If we want to provide more cost-effective care to poor people, we should proceed in the same way that we should proceed in other parts of the medical economy. We must do the hard work of improving the quality and economy of care provided to the concentrated group of extremely costly patients. There is no short cut. Under any financing system, this requires the hard work of clinical-care coordination, quality improvement and social services to address life circumstances that undermine health.

Pointer from Tyler Cowen. His main statistical argument is that a small percentage of Medicaid patients account for much of the spending. It is likely that these are patients in nursing homes.

However, this does not answer the question of where there are opportunities to save money in medical care. Some possibilities.

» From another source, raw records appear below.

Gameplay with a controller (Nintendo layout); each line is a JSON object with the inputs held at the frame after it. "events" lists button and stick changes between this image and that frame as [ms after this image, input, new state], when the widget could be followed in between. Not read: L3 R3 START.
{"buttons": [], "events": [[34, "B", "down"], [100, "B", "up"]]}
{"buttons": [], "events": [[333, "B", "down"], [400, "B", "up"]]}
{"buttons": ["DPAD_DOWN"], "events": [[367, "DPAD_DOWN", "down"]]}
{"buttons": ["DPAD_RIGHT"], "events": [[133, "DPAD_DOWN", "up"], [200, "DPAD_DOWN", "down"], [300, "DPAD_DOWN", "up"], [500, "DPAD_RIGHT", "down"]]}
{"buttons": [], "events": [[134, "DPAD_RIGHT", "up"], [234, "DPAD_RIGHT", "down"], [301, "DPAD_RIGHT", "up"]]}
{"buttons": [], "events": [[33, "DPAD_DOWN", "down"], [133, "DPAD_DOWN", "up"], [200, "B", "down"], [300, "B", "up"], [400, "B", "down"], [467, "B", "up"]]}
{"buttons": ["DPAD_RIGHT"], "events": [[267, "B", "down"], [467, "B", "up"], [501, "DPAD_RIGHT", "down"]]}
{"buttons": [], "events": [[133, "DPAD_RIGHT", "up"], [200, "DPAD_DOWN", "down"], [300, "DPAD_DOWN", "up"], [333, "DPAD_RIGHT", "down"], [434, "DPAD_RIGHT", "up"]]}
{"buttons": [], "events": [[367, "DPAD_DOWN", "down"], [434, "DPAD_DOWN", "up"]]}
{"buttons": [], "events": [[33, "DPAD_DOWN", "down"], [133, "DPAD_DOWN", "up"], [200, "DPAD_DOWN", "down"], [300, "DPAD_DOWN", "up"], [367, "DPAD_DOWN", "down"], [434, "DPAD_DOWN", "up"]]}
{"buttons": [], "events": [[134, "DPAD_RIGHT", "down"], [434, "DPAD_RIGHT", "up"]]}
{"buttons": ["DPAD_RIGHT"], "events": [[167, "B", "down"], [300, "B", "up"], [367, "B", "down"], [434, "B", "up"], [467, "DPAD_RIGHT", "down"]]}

1. Death panels. To the extent that late-stage treatments are wasteful, you have to change the decision-making process. Families and would-be heroic doctors need to have less influence.

2. Reducing procedures, such as back surgery, with high costs and low benefits. In Crisis of Abundance, I argued that there is in fact a large “gray area” of medicine, in which procedures are neither absolutely necessary nor absolutely unnecessary. This is counterintuitive, and if you do not believe it, then you end up siding with Pollack. If you do believe it, then having patients pay more of the cost of treatment could be a big deal.

3. Improving management in health care, particularly of patients with complex illnesses. My guess is that if there are big savings to be had here, they come from reducing the status of doctors relative to managers, social workers, and care-givers with lesser credentials. See Does the Doctor Need a Boss? I would not bet that government will be successful at re-engineering the system, and in fact regulation of medical practice is probably a major inhibitor.

4. Innovation in treatment. My concern would be with the Food and Drug Administration. They want to err on the side of keeping treatments off the market. We might be better off if their task was shifted to funding and publicizing research, not actually regulating.